Segment Open

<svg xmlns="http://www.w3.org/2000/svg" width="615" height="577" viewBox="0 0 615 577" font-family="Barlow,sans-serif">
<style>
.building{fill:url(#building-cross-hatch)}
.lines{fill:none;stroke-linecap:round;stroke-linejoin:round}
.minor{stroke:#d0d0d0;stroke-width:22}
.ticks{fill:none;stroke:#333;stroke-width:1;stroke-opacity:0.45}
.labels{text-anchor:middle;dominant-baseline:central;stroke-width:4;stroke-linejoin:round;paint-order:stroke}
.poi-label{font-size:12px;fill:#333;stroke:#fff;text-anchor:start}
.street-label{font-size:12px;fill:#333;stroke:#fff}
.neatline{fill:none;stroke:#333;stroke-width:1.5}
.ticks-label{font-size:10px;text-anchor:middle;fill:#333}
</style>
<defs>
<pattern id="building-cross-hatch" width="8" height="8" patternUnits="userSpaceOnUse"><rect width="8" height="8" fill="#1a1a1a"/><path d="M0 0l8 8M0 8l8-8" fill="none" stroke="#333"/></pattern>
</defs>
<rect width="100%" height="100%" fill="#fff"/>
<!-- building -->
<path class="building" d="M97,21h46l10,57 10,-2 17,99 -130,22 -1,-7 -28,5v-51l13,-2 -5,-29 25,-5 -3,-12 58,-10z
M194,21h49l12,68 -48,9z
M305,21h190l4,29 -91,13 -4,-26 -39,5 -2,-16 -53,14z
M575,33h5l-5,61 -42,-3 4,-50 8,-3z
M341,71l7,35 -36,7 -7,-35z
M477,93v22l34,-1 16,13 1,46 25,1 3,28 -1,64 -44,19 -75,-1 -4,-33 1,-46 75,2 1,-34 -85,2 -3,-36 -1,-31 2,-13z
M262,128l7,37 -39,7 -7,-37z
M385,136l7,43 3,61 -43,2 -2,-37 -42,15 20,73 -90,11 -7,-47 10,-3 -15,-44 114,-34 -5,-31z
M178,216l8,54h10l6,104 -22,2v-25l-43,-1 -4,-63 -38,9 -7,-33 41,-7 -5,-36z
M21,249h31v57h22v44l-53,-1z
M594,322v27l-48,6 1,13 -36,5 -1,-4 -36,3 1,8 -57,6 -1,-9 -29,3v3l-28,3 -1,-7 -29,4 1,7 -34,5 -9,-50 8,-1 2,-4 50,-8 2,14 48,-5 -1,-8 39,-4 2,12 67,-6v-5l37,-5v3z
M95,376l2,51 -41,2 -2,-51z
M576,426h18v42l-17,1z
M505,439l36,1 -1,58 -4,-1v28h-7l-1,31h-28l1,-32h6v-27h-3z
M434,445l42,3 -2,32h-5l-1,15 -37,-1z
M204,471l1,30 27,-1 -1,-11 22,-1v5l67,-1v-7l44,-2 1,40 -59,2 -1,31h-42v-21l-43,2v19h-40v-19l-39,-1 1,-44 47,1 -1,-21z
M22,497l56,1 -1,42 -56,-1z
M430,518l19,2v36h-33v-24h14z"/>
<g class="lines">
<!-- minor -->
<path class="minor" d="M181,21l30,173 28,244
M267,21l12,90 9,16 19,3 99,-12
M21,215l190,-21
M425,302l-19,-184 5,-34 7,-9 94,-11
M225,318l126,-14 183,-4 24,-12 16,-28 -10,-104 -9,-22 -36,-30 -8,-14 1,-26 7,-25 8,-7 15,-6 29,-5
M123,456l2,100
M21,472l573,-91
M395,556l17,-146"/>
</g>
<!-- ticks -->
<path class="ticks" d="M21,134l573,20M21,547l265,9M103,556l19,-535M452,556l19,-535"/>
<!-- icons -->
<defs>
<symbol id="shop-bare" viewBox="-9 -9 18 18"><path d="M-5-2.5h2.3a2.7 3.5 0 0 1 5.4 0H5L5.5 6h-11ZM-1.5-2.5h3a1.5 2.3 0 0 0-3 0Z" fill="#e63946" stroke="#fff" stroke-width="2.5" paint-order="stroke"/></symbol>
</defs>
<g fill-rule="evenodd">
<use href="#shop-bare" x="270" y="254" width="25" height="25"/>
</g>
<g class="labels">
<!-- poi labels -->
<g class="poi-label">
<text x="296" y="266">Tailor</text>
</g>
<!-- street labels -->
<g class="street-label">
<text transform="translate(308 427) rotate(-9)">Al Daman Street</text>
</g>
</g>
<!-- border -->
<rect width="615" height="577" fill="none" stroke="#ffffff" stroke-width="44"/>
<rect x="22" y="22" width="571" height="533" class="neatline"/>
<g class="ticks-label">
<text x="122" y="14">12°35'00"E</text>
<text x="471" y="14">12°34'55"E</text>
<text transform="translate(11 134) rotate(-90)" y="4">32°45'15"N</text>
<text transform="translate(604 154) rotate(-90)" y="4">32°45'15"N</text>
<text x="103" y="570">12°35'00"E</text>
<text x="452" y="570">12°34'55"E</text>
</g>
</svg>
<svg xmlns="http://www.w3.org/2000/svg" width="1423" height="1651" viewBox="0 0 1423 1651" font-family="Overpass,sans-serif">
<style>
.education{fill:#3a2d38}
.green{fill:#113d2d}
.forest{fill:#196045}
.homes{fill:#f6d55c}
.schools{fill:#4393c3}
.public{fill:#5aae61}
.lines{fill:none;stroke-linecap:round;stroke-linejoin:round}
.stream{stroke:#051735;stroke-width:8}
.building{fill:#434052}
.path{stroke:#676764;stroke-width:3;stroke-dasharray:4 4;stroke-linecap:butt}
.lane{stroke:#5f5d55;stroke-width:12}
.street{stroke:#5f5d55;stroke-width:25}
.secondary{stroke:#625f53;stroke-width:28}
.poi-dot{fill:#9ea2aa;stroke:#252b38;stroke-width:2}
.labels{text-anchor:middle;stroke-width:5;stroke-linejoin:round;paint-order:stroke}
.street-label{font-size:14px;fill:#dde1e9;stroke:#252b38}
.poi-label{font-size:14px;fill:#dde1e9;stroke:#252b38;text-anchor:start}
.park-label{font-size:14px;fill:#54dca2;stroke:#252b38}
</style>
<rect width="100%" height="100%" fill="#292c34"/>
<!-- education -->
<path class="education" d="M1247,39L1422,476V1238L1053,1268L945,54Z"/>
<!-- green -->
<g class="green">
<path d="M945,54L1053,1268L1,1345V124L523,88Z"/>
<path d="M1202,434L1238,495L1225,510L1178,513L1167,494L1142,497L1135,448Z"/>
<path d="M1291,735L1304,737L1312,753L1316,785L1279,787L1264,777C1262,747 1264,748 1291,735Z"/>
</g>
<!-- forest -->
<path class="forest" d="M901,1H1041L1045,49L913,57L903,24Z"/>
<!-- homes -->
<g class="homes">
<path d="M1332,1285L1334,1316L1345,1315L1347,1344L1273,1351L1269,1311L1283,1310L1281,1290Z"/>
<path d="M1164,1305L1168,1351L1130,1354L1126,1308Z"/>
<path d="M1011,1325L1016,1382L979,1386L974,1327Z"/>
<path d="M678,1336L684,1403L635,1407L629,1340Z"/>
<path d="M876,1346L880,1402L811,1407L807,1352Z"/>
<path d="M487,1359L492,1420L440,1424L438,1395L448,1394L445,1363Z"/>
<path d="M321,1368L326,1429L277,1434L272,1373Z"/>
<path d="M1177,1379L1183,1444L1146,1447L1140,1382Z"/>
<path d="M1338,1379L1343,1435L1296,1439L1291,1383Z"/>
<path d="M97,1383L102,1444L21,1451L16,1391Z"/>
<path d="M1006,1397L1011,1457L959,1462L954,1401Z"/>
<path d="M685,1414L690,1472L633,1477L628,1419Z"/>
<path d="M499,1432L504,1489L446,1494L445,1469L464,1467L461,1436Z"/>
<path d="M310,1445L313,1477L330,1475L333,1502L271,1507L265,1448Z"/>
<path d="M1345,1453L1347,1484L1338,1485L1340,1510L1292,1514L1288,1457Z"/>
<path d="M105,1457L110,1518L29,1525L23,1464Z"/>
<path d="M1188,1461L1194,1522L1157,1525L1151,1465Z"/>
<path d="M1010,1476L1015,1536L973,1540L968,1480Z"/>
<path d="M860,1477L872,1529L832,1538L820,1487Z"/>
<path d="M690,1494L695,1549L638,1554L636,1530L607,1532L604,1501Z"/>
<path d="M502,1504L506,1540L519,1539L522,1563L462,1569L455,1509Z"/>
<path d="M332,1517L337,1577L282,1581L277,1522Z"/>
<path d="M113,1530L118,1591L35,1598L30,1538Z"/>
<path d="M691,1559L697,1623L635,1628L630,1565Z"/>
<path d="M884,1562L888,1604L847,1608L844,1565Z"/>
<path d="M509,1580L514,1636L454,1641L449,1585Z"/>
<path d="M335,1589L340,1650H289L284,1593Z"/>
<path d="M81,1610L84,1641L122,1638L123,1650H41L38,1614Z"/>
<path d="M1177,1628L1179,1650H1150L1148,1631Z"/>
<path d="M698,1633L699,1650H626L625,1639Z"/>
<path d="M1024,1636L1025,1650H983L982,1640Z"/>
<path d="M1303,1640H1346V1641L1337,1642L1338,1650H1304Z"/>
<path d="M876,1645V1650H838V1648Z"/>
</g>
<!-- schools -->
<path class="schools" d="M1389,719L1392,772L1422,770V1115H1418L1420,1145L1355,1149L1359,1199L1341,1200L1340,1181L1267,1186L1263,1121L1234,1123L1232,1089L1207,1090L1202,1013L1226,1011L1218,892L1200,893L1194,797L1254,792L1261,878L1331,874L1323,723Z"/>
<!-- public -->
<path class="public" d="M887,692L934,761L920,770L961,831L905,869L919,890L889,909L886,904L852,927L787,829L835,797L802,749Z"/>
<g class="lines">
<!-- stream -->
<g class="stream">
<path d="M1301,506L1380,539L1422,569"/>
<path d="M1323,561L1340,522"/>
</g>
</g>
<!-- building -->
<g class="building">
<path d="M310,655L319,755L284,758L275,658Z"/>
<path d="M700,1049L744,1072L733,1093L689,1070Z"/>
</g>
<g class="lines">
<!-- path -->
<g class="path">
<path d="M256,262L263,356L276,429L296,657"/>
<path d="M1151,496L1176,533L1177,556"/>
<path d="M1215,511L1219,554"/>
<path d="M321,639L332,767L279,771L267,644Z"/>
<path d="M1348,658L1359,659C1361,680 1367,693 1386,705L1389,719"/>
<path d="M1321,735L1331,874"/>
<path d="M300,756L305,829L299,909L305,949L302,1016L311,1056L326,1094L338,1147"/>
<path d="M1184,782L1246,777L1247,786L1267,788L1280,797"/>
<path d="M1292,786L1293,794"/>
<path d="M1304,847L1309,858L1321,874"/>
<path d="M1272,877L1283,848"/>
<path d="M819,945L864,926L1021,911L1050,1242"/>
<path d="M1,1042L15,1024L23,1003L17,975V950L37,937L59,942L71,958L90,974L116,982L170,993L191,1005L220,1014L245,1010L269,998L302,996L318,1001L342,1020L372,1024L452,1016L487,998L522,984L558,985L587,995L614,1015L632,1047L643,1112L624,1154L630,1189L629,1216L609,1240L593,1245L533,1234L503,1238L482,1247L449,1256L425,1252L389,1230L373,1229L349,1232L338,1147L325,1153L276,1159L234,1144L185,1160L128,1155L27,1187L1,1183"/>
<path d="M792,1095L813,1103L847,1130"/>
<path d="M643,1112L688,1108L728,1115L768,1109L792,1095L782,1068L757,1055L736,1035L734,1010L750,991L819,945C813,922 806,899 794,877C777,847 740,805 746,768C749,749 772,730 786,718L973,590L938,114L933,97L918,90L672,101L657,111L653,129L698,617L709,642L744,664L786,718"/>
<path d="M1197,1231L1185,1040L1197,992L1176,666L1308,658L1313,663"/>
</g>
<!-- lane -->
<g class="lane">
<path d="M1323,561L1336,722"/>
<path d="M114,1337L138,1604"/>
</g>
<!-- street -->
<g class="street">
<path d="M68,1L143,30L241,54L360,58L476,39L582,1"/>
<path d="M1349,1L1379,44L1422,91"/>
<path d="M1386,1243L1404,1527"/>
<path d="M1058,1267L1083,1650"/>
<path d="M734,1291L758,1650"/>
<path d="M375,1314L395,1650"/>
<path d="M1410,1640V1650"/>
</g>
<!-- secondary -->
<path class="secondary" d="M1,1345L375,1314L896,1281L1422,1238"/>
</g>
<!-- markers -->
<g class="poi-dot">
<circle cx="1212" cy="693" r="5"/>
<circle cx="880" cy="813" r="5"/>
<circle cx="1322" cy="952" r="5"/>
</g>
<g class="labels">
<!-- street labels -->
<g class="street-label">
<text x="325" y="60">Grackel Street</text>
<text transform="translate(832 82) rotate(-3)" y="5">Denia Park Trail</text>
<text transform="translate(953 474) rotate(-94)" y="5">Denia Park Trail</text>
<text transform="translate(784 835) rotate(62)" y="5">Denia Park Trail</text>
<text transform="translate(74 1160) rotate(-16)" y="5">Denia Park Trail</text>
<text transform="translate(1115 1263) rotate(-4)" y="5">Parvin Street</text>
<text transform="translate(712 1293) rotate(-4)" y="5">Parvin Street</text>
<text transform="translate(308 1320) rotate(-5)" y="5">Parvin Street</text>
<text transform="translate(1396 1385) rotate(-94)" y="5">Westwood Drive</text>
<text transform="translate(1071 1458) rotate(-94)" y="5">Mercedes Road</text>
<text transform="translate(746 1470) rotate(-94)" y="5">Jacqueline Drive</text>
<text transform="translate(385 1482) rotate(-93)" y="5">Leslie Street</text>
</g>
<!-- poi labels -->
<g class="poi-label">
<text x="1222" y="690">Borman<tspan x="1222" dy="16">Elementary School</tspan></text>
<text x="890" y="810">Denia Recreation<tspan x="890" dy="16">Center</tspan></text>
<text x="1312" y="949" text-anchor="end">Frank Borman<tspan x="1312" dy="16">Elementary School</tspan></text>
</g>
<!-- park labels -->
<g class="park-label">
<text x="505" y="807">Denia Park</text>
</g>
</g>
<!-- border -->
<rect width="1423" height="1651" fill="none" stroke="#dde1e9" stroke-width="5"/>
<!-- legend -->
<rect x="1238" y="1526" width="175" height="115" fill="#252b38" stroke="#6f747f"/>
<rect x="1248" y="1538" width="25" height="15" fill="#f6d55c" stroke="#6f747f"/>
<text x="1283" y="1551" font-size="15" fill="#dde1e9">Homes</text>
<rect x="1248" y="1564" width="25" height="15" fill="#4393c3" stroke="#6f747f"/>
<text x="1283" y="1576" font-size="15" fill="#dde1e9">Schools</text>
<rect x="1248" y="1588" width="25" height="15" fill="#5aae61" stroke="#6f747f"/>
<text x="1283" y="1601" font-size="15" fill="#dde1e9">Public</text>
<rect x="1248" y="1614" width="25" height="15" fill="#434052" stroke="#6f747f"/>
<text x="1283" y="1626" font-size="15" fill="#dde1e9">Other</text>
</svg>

Segment Closed

→ EXERCISE DIRECTIONS:
Bring together all lines from the listing that contain the word "round".

→ YOUR SOLUTION:
.lines{fill:none;stroke-linecap:round;stroke-linejoin:round}
.labels{text-anchor:middle;dominant-baseline:central;stroke-width:4;stroke-linejoin:round;paint-order:stroke}
.lines{fill:none;stroke-linecap:round;stroke-linejoin:round}
.labels{text-anchor:middle;stroke-width:5;stroke-linejoin:round;paint-order:stroke}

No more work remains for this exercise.